Conor se dio la vuelta y volvió hacia su mesa, musitando entre dientes. Entonces, se encontró a Danny.

– Aquí estás -le dijo su compañero-. ¿Estás listo para marcharnos?

– El teniente va a tener que encontrar otra persona para este caso. Yo tengo demasiados casos abiertos como para ocuparme de este. Además, el distrito uno debería ocuparse de ese testigo. Es su caso.

– ¿Cómo? ¡No me puedes dejar solo ahora! Necesito que hables con esa mujer. Se llama Olivia Farrell. Los chicos de Red Keenan dispararon contra ella esta tarde y está bastante asustada. No quiere declarar. No sé qué decir para que…

– Déjala que se defienda ella sola en la calle. Si no quiere testificar, no tiene que hacerlo.

– ¿Qué estás diciendo? Tenemos una buena oportunidad de meter a Keenan entre rejas. Además de asesinar y traficar con drogas, ese tipo ha estado volviéndonos locos con sus trapicheos. Deberías querer que desapareciera de la calle.

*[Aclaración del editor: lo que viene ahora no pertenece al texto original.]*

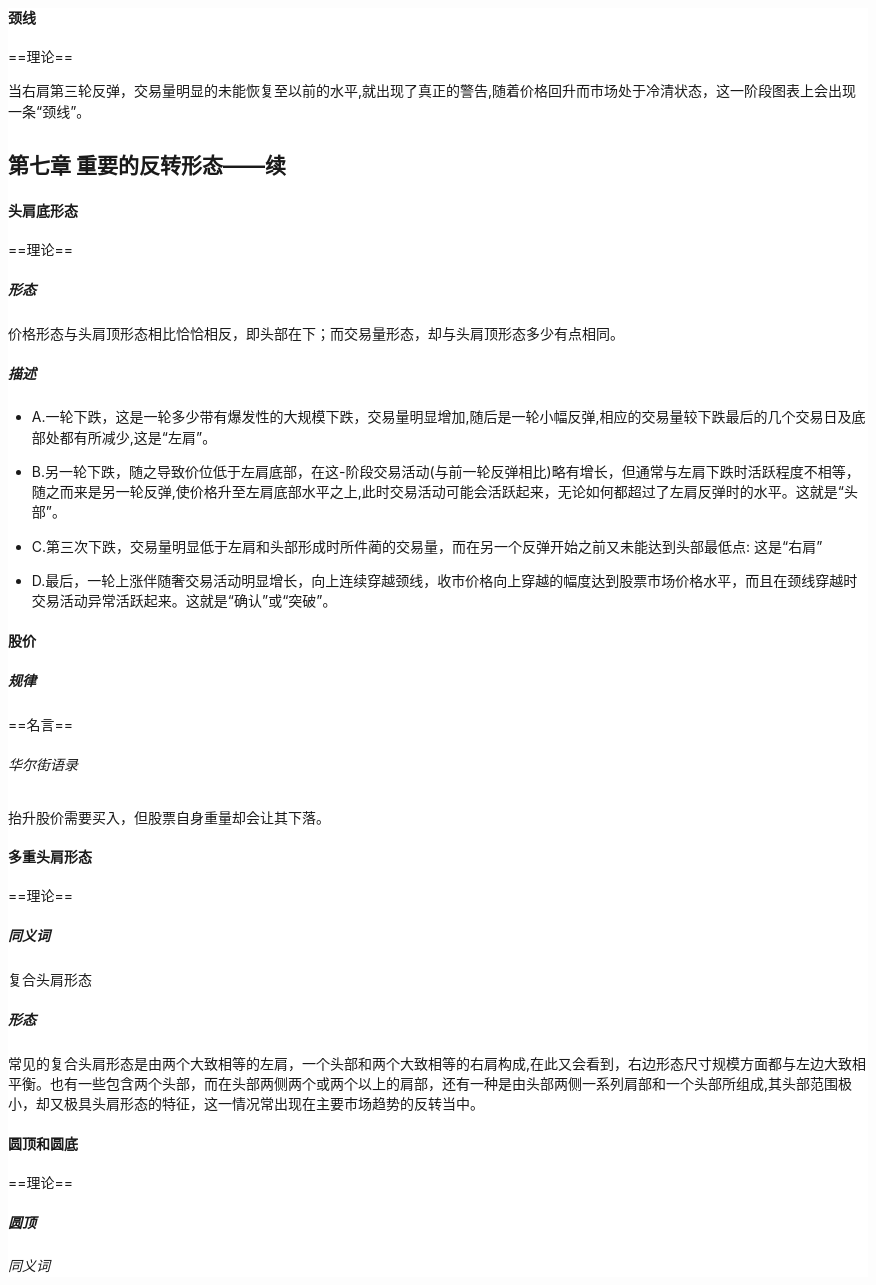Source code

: #### 颈线

==理论==

当右肩第三轮反弹，交易量明显的未能恢复至以前的水平,就出现了真正的警告,随着价格回升而市场处于冷清状态，这一阶段图表上会出现一条“颈线”。


## 第七章 重要的反转形态——续


#### 头肩底形态

==理论==

##### 形态

价格形态与头肩顶形态相比恰恰相反，即头部在下；而交易量形态，却与头肩顶形态多少有点相同。

##### 描述

- A.一轮下跌，这是一轮多少带有爆发性的大规模下跌，交易量明显增加,随后是一轮小幅反弹,相应的交易量较下跌最后的几个交易日及底部处都有所减少,这是“左肩”。

- B.另一轮下跌，随之导致价位低于左肩底部，在这-阶段交易活动(与前一轮反弹相比)略有增长，但通常与左肩下跌时活跃程度不相等，随之而来是另一轮反弹,使价格升至左肩底部水平之上,此时交易活动可能会活跃起来，无论如何都超过了左肩反弹时的水平。这就是“头部”。

- C.第三次下跌，交易量明显低于左肩和头部形成时所件蔺的交易量，而在另一个反弹开始之前又未能达到头部最低点: 这是“右肩”

- D.最后，一轮上涨伴随奢交易活动明显增长，向上连续穿越颈线，收市价格向上穿越的幅度达到股票市场价格水平，而且在颈线穿越时交易活动异常活跃起来。这就是“确认”或“突破”。

#### 股价
##### 规律

==名言==

###### 华尔街语录
抬升股价需要买入，但股票自身重量却会让其下落。


#### 多重头肩形态

==理论==

##### 同义词

复合头肩形态

##### 形态

常见的复合头肩形态是由两个大致相等的左肩，一个头部和两个大致相等的右肩构成,在此又会看到，右边形态尺寸规模方面都与左边大致相平衡。也有一些包含两个头部，而在头部两侧两个或两个以上的肩部，还有一种是由头部两侧一系列肩部和一个头部所组成,其头部范围极小，却又极具头肩形态的特征，这一情况常出现在主要市场趋势的反转当中。


#### 圆顶和圆底

==理论==

##### 圆顶

###### 同义词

– Claro que quiero -respondió Conor, resignado-, pero no voy a hablar con esa mujer. Tú eres el responsable, Wright. Eres el encargado de este caso. Tú la preparas y te la llevas a Cape Cod. Yo estaré en el coche de apoyo, vigilándote el trasero.

– Le he dado algo de ropa -dijo Danny-.

El teniente dijo que podríamos sacarla de aquí disfrazada, como si fuera una sospechosa que vamos a trasladar. Pasaremos por la comisaría del sur de Boston y, si ves que no nos sigue nadie, continuaremos hasta llegar a la casa.

– Me parece un buen plan -musitó Conor-. Os esperaré en el aparcamiento y os seguiré.

Conor se metió las manos en los bolsillos de su cazadora se dispuso a salir. De repente, necesitaba un poco de aire fresco. ¿Qué le había hecho aquella mujer? Con solo verla, le había quitado la fuerza y lo había convertido en un ser temeroso. Si no supiera que era imposible, habría tenido que creer que todas las advertencias de su padre eran verdad. Sin embargo, aquello solo era un trabajo y podría mantener una actitud profesional si tenía que hacerlo. Además, como con todas las mujeres que había habido en su vida, la fascinación desaparecería muy pronto.